The squid were always skittish, and I was a young and flailing aquanaut. They saw my wavering and fled. If I got close enough to a individual squid, it would blanch white—the color, I assume, of squid panic—and toss a cloud of flimsy brown ink in my face as it darted off. But as I got older, I learned to fly. Divers call it neutral buoyancy: learning to balance your weights and breath so that you neither sink nor float. The years brought me from roly-poly swimming into complete stillness. There is nothing more peaceful in my life than perfect suspension underwater. I learned to use my breath to move: breathe in to rise, breathe out to sink. I began to breathe more, almost, for movement than for nourishment. Like the squid, I had learned to hang motionless in the water column. Rather than chasing, I watched.
It was in this way that I finally approached the squid. A small flock of four appeared, vaguely purple and arranged by size, near the sandy ocean floor. I adjusted my buoyancy and breathed carefully. Over the course of many minutes I drifted with the currents of waves towards the nearest squid. She was the length of my forearm, mantle smooth and tentacles limp, violet and transparent, with one huge, enigmatic eye looking towards me. She did not draw away as I drifted within feet of her.

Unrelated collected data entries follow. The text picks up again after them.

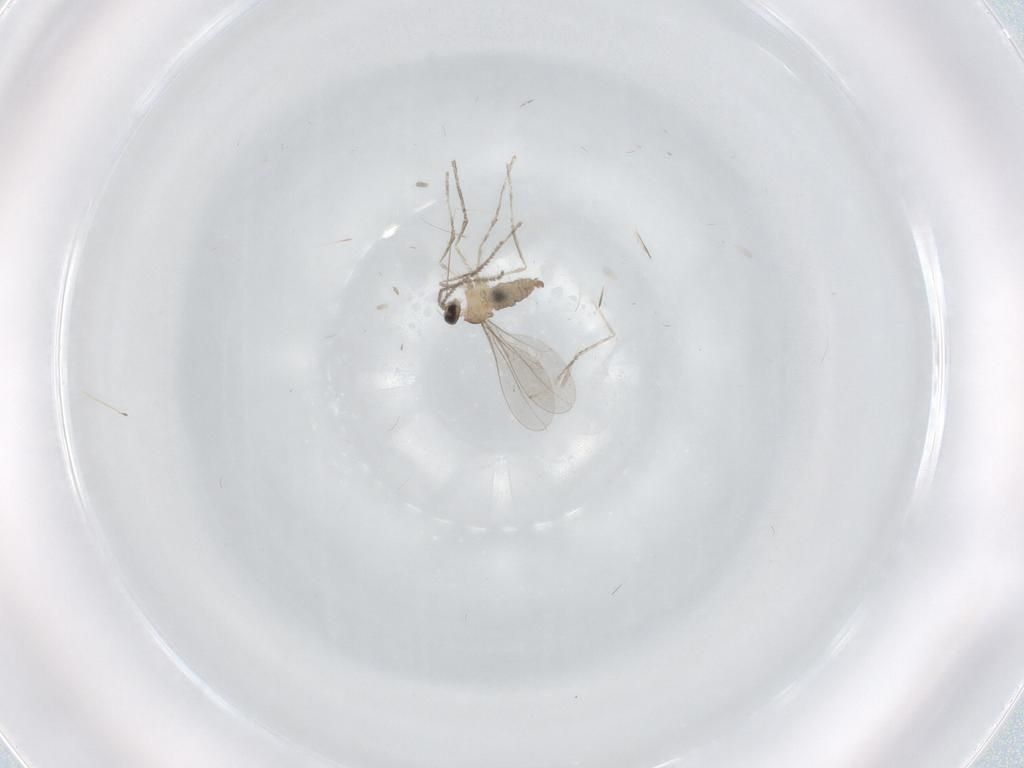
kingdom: Animalia
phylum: Arthropoda
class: Insecta
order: Diptera
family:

Rather, after several moments, the squid drifted towards me, until she had settled in suspension inches away from my diving mask. I did not move. This close, I saw the riot of movement and color just beneath her surface. Dark markings on her skin obscured chromatophores underneath. As I watched, tiny spots of indigo, purple and steel grey emerged, grew, and faded across the squid’s mantle. She shone with a pearly iridescence that was first pink, then faintly greenish. A pixelated, peacocked animal. A squid had never come close enough to show me these details.

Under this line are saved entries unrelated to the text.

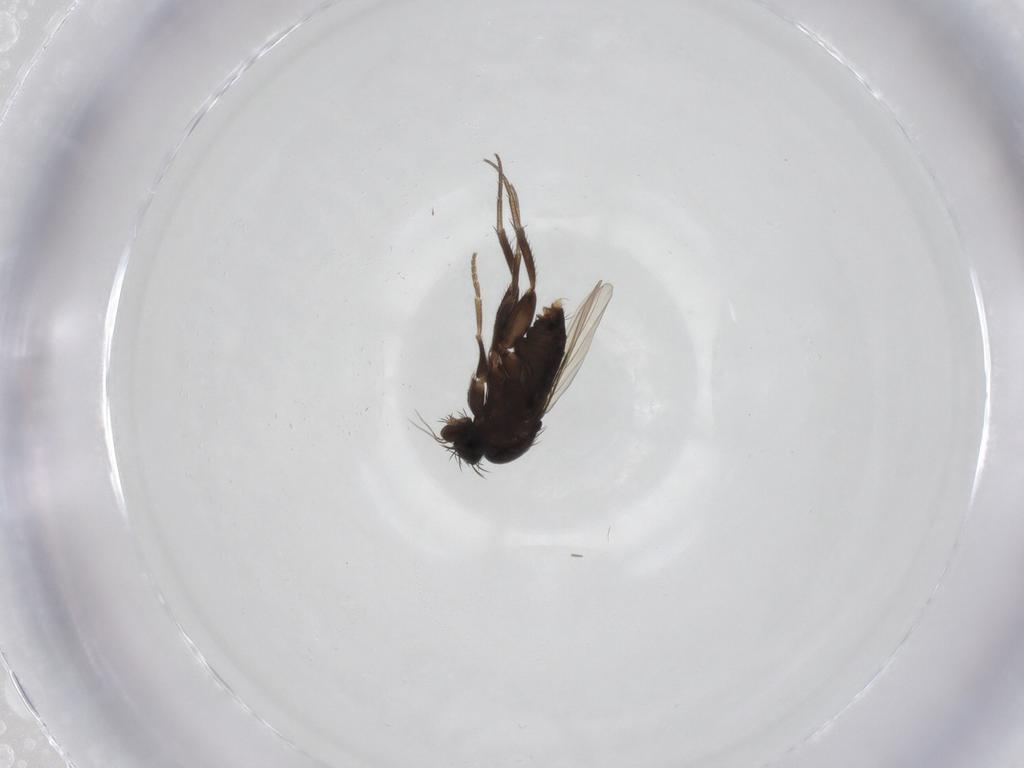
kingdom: Animalia
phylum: Arthropoda
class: Insecta
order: Diptera
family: Phoridae
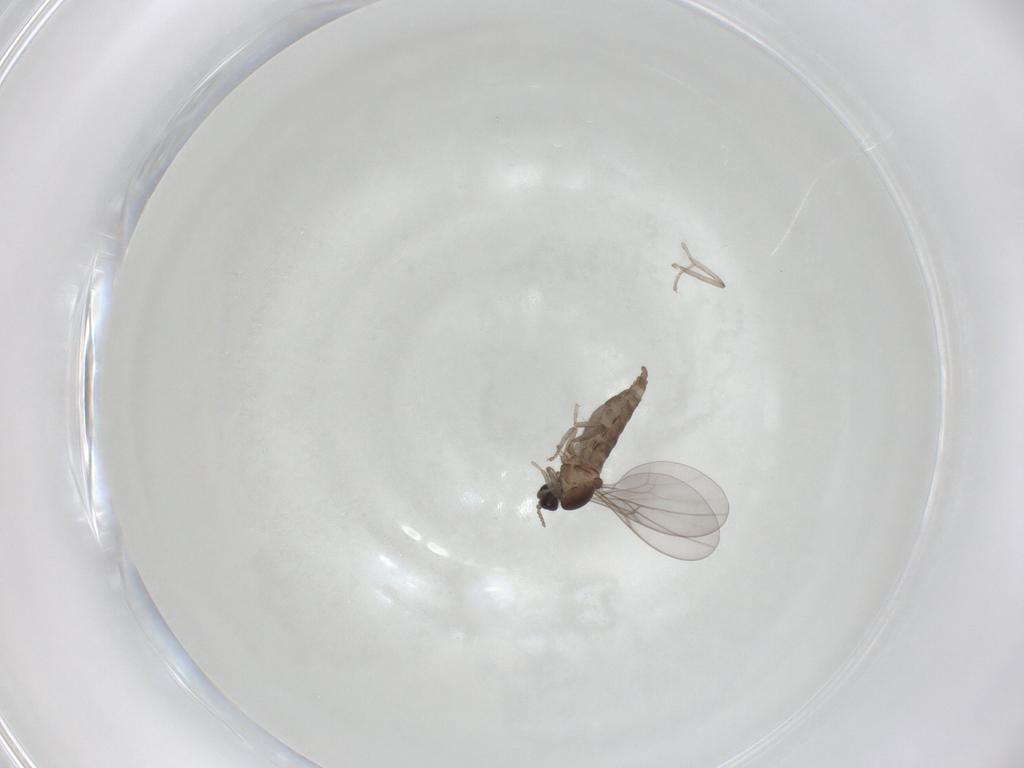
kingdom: Animalia
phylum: Arthropoda
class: Insecta
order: Diptera
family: Cecidomyiidae
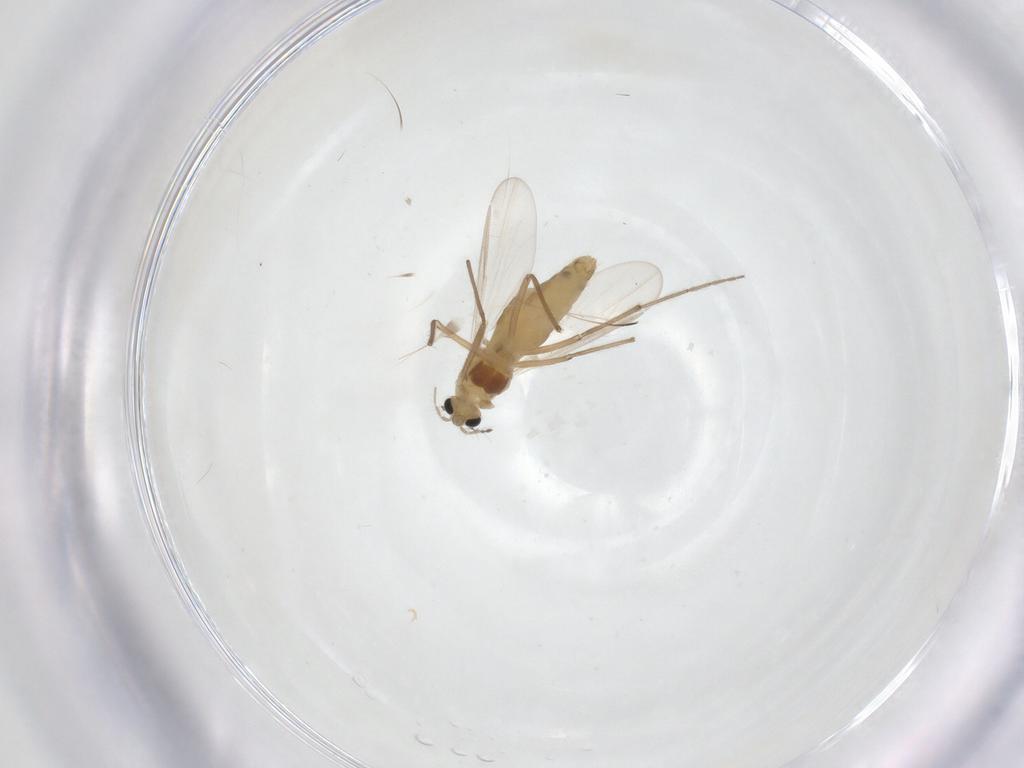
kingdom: Animalia
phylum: Arthropoda
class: Insecta
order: Diptera
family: Chironomidae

As the squid hovered before my eyes, I watched the huge, flat plate of her eye. I realized it was moving in tiny articulations. I watched muscles work in the sockets, and the eye tilted—toward me. There is no way I will ever prove this, but I immediately wondered if the squid was looking at me. The eye moved very slightly, back and forth, as a partner’s eyes in conversation will scan your face. For many minutes, I breathed for stillness and scarcely moved. She stayed. We watched each other. Finally, a different squid approached us. It made stuttering, dance-like motions, and pulsed color across its skin hypnotically like a strobe. I wondered if it was agitated. I will never know. The two squid moved slowly off together. I broke my stillness and swam away to join my grandmother.
I have only practiced my favorite of these strange hobbies once. No other squid I’ve met has been curious or fearless enough to let me come this close. It’s an exaggeration, of course, to say that the squid and I were talking—but they are cephalopods, the brainiest of the invertebrates. That one brave squid gave me the chance to take a close look at an alien species. I will always wonder if she was looking back at me.